Sin embargo, Quirós seguía caminando, lo cual probaba que era un truco. Quizá algo más lento, más torpe, pero con la misma terquedad de siempre, en línea recta. El señor Guante también estaba fascinado con aquella interpretación: había inclinado la escopeta y la boca le colgaba. Al llegar junto a él, Quirós le quitó el arma, la levantó por la culata y la dejó caer una, dos veces.
Cambio de escena: el señor Guante estaba a su lado, recostado en el sofá, con el impermeable abierto sobre un torso blancuzco, mamario, las piernas separadas, el rostro hecho añicos como un espejo roto que lo reflejara. Quirós seguía de pie, pero en ese instante soltó la escopeta y se derrumbó. No con brusquedad: se arrodilló, apoyó la cabeza (y el sombrero) en la mesa de centro, extendió las piernas. A ella le pareció que buscaba un sitio para acostarse cómodamente.
No debo tocarle, pensó refrenando su primer impulso. Podría hacerle más daño, no debo tocarle. Lo primero de todo es avisar. Un médico. Pero Quirós la miraba y movía la cabeza. Ella se inclinó sobre sus labios.
– La muchacha… Quiere que vaya a por la muchacha… -Quirós asintió-. La llave… El cobertizo…
Las lágrimas le vendaban los ojos, la amordazaban. Descubrió algo muy extraño: no sentía humedad en sus mejillas. Pero percibía las lágrimas dentro de su garganta; en el interior de sus retinas. Era la primera vez que lloraba así. Le pareció que lo hacía de verdad. Había llegado el momento, pensaba, de hacer y decir la verdad.
Se inclinó sobre Quirós y le besó la frente. Se sintió fuerte, mucho más que en la cueva, se sintió distinta. Lo vio mover los labios.
– Sí -dijo-. Sí.
Se volvió hacia el señor Guante, que seguía exhibiendo su torso y su barriga y sonreía como si contemplara algo que había deseado toda su vida. Estaba muerto, o así se lo pareció, pero se las había arreglado para coger aquella caja del sofá y ahora la sostenía con ambas manos. Calma, se dijo, está muerto, calma. Busca en sus bolsillos.
Encontró varias llaves, las cogió todas, se le cayeron algunas entre las piernas del señor Guante, volvió a cogerlas. Calma, lo primero de todo es la muchacha.

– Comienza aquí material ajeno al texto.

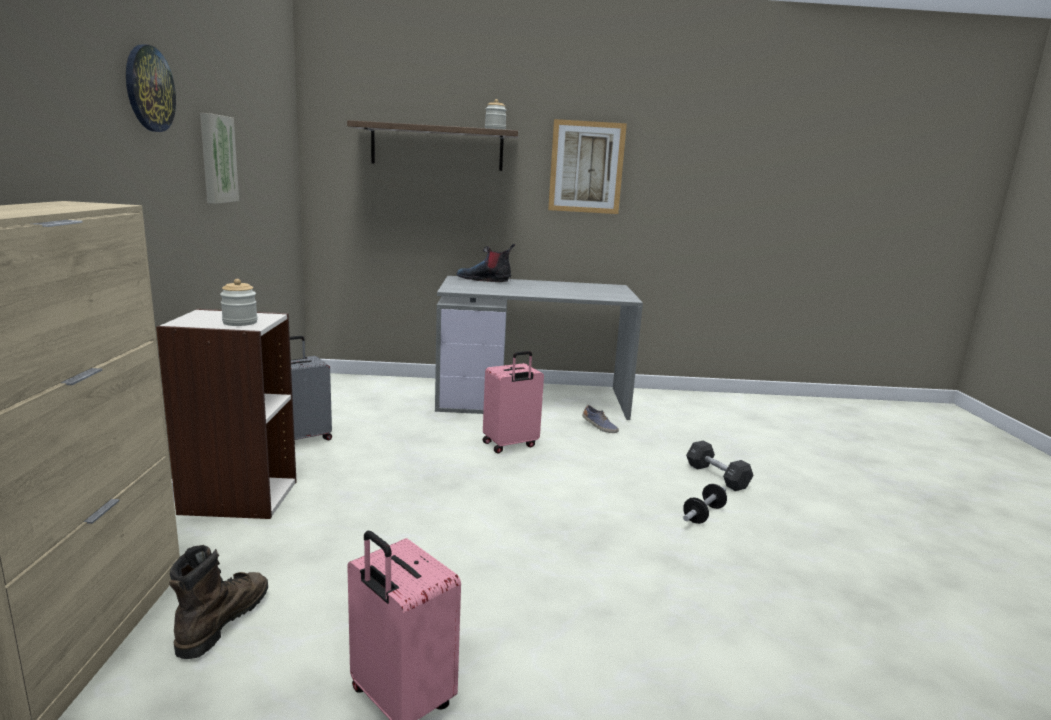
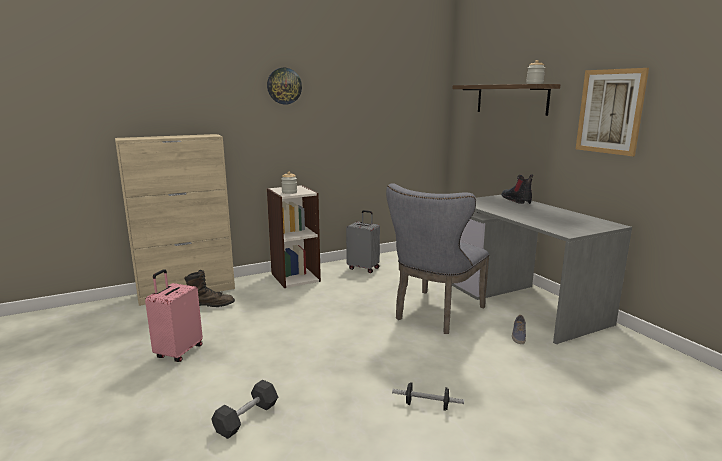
camera: 65 degrees right, 0 degrees up
(216, 159) = (340, 114): picture -> none
(510, 445) = (435, 314): pink suitcase -> grey chair
(717, 476) = (507, 403): black dumbbell -> black dumbbell (246, 418)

Algo arañaba la puerta de entrada produciendo ruidos enloquecedores. Nieves Aguilar corrió, la abrió, vio al perro chorreante con una cuerda atada al cuello. Aunque estaba muy sucio, podía adivinarse el color de su pelaje: era blanco.

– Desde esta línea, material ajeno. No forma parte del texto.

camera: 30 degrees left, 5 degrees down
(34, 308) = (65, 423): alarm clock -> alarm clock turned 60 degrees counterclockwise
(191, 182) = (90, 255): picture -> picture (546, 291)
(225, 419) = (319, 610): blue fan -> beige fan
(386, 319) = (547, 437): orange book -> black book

El animal la esquivó y entró en la casa ladrando.
Quirós abrió los ojos en medio de una laguna de dolor y vio al perro muy cerca esta vez. Le tendió la mano pensando que desaparecería, pero no fue así, y, mejor todavía, al ponerle la mano encima lo que desapareció fue el dolor.
El perro le devolvía la mirada con ojos tranquilos, y de la misma forma lo miraba Quirós acariciándolo. Tenía una cuerda atada al cuello, pobre animal. ¿Quién se la habría puesto? En fin, no importaba. Lo cierto era que la cuerda estaba rota y que él, por fin, había cumplido su trabajo. Había ayudado a Marta, había encontrado a la muchacha, y ahora ya podía decirle a la pequeña Aitana que Sueño era suyo. Sueño era suyo para siempre.
Sin embargo, no se alegraba del todo. Cuando le ocurrían tantas cosas buenas al mismo tiempo siempre estaba temiendo que se estropeara una, o varias a la vez, y el disgusto fuera mayor. De modo que, aunque se encontraba muy feliz, procuraba contenerse.
Así era Quirós.
La muchacha está terminando de escribir. Siente el ruido de la puerta del cobertizo, luego el cerrojo de la trampilla. Ahí está, piensa. Ahí está el hombre de nuevo. Se apresura con las últimas palabras y marca el papel con un punto en el preciso momento en que la trampilla se abre y se oyen pasos en la escalera. Pero da lo mismo, porque ella acaba de terminar otra historia, la última, y aguarda allí, sonriendo, con el lápiz en la mano, preparada para comenzar la siguiente.